Activity
Check every line of the records below for the string "Copii", then report only how many lines have it.

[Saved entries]
------

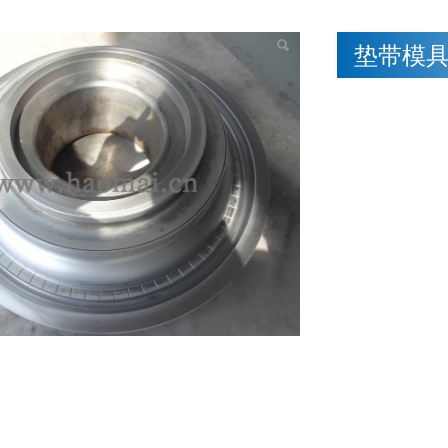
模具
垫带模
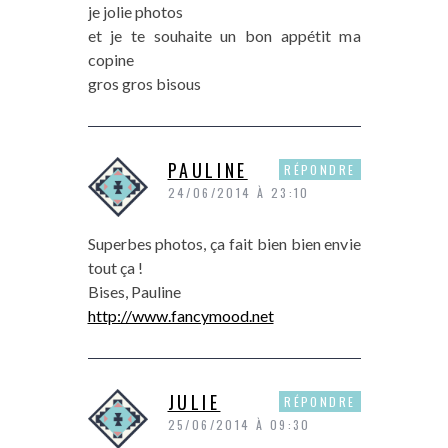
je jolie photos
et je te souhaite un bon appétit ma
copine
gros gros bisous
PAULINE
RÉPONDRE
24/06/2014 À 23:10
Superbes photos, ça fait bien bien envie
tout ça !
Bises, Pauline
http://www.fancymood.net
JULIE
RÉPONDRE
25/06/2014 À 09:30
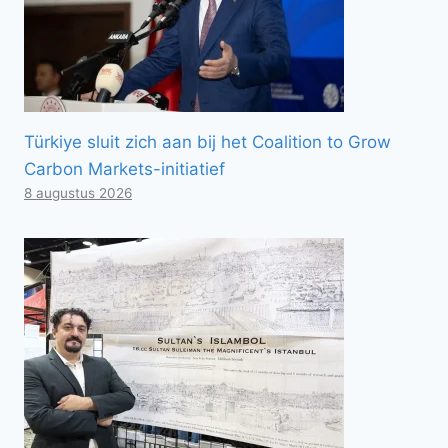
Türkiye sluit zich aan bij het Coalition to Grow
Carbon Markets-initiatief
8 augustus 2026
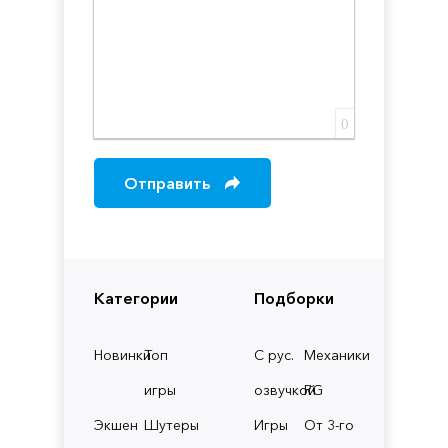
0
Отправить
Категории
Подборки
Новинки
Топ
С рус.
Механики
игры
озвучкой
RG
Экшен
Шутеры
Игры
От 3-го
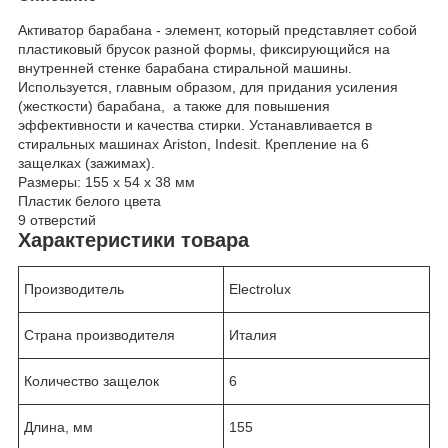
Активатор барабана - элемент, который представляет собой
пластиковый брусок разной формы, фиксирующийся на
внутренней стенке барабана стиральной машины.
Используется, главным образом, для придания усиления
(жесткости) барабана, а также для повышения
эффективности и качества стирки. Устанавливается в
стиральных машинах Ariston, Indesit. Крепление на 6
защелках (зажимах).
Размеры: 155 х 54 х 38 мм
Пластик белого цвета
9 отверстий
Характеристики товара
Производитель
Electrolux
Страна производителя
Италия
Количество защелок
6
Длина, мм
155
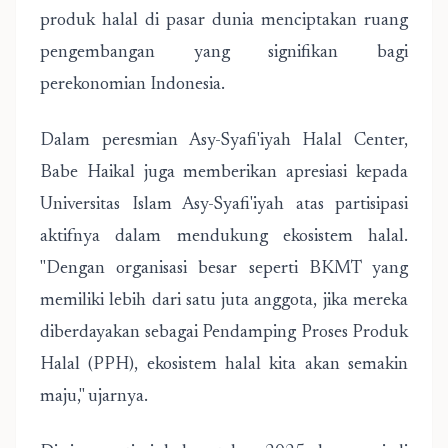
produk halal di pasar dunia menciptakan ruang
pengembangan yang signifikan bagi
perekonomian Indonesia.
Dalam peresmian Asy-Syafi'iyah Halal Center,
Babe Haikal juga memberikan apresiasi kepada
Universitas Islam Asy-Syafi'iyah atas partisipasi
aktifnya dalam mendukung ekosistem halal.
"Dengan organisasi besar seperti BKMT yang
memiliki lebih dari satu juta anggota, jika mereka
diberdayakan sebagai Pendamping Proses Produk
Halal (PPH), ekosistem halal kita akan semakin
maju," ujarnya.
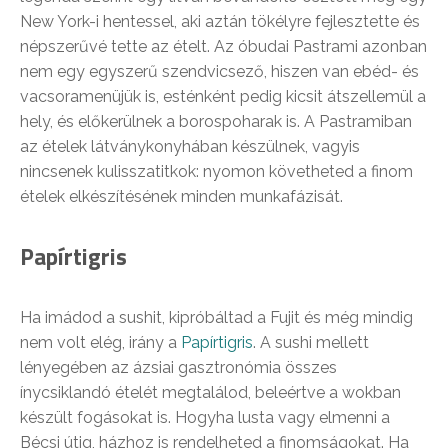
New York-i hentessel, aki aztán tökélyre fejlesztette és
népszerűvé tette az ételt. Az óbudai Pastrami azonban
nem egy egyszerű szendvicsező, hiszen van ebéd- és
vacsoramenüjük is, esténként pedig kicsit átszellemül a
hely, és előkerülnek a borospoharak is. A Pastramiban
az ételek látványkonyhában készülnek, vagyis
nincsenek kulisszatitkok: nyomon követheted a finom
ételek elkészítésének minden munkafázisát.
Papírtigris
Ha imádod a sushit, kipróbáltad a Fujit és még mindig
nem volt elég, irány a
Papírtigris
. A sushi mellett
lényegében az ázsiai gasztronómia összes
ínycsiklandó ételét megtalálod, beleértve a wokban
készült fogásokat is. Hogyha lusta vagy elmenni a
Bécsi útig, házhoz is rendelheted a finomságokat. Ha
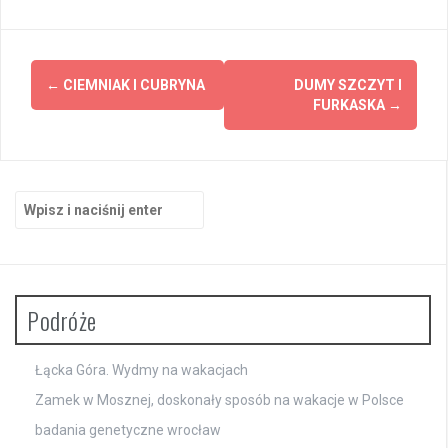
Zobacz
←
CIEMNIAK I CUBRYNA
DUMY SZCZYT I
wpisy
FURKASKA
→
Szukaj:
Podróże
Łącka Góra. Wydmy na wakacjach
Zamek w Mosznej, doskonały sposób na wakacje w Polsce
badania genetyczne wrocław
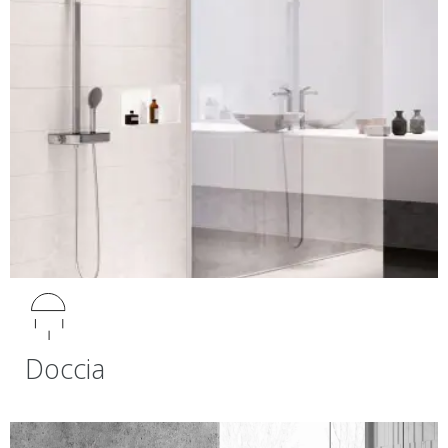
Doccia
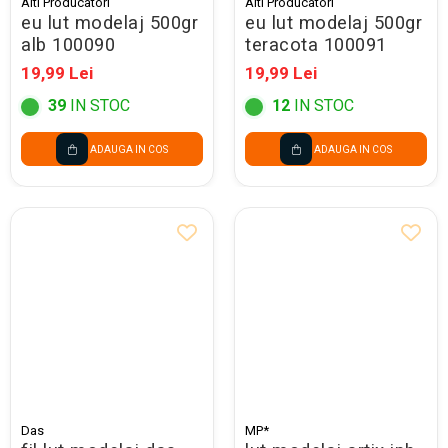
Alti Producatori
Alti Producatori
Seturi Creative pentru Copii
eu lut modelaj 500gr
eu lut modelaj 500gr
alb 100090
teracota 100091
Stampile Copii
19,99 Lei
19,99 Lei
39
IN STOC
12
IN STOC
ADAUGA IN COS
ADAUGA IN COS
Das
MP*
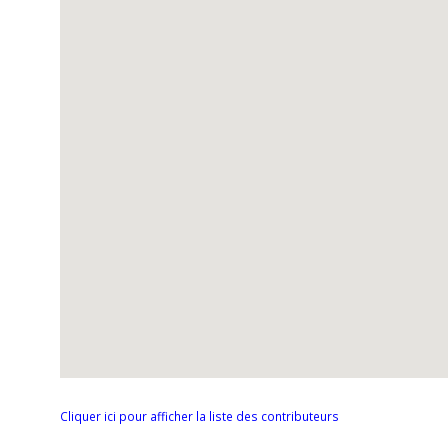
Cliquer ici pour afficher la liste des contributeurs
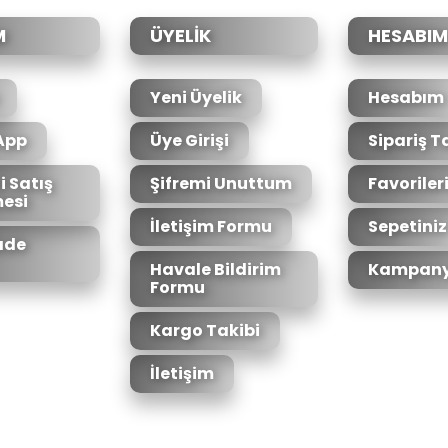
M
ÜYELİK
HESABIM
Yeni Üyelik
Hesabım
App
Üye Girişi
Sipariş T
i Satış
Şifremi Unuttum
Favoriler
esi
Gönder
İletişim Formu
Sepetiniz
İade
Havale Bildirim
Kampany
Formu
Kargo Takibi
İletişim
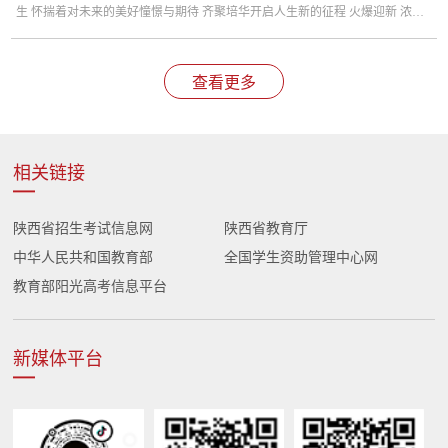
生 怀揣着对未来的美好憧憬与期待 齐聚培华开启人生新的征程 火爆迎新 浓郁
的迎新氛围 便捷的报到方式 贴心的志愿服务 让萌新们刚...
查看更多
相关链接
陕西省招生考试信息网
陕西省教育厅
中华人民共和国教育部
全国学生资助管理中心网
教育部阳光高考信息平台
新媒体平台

------

Answer for this exercise
2